O zoo pessoal de Lautréamont personifica-se variadas vezes nas suas célebres enunciações do “belo como”, que não dizem apenas respeito a animais grotescos, mas também a situações estranhas. Numa delas, Lautréamont define-se a si próprio: triste como o universo, belo como o suicídio.
A única diferença com algum dos bestiários medievais é que Lautréamont sabia o que descrevia. Mas o objectivo tornou-se no mesmo: conduzir a imaginação a estados irreparáveis, sempre pela figura de Maldoror. Em grande parte da obra é poesia pura e dura, um enorme monstruário. Mesmo que por vezes a obra seja um percurso entre as trevas, ou contra ela, é um percurso pagão.

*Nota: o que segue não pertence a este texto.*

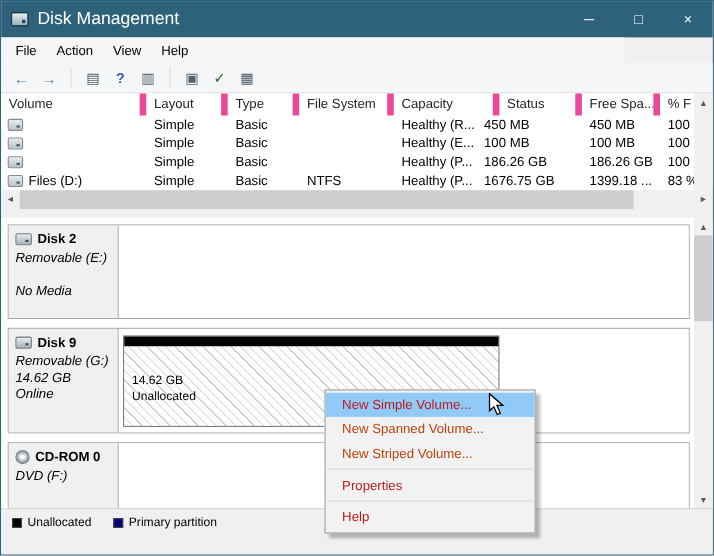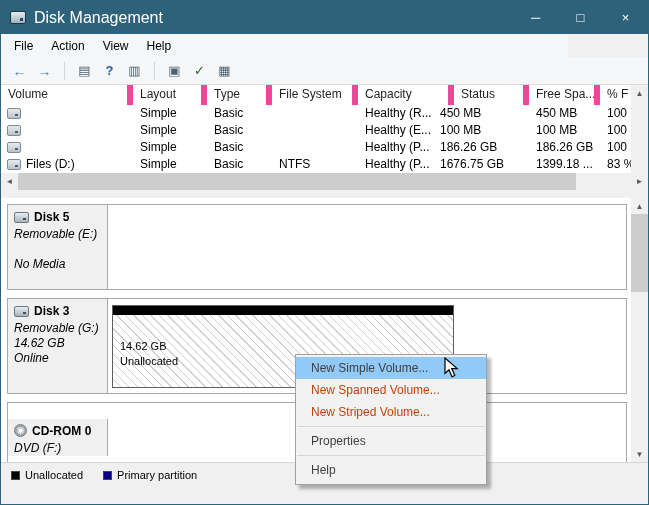"Disk 5" span { text: 5 -> 2 }
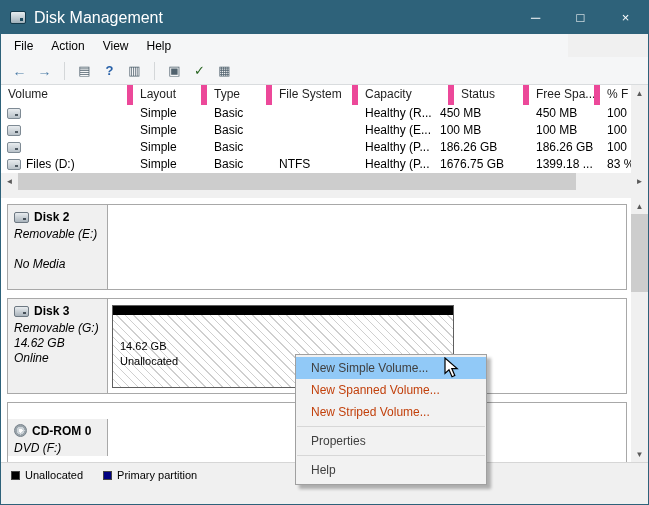"Disk 3" span { text: 3 -> 9 }
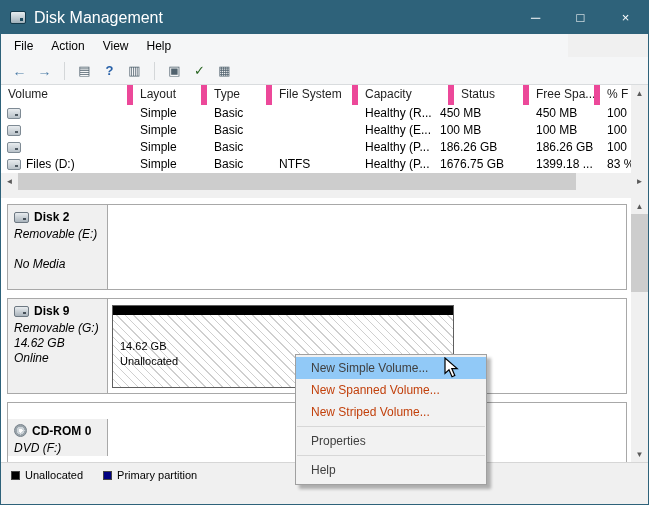"New Simple Volume..." .cm-item { color: #404040 -> #b91c1c }
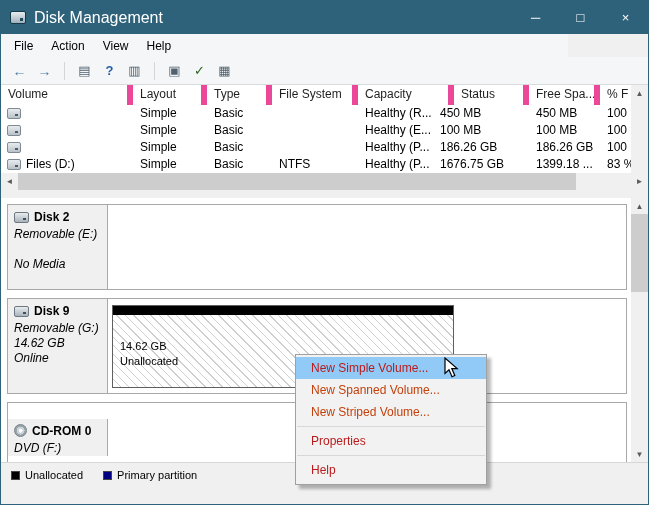"CD-ROM 0" div.disk-row { align-items: center -> none }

Se o pensamento humano tende a mover-se ao longo de linhas bipolares, o que salva Maldoror desta polaridade é a sua metamorfose. Maldoror não é um herói, mas vários heróis, múltiplo na sua forma e nas suas atitudes. Durante o curso do livro, transforma-se numa variedade de animais, gozando da faculdade de assumir formas mesmo irreconhecíveis por olhos experientes. Como um texto alquímico, só há dualidade. Ou há virus, ou há beleza. Vê-se a sua época maltratada: Maldoror personifica o autor maldito, monstro humano, desobediente, um humúnculo persistente. Estes desenhos servem para procurar o belo no feio, destruir para obter forma, e serve como uma pequena poção para o jogo contínuo. Leonardo dizia que o vício que não pode estar onde está a virtude. Falso. A época de Lautréamont também é a nossa.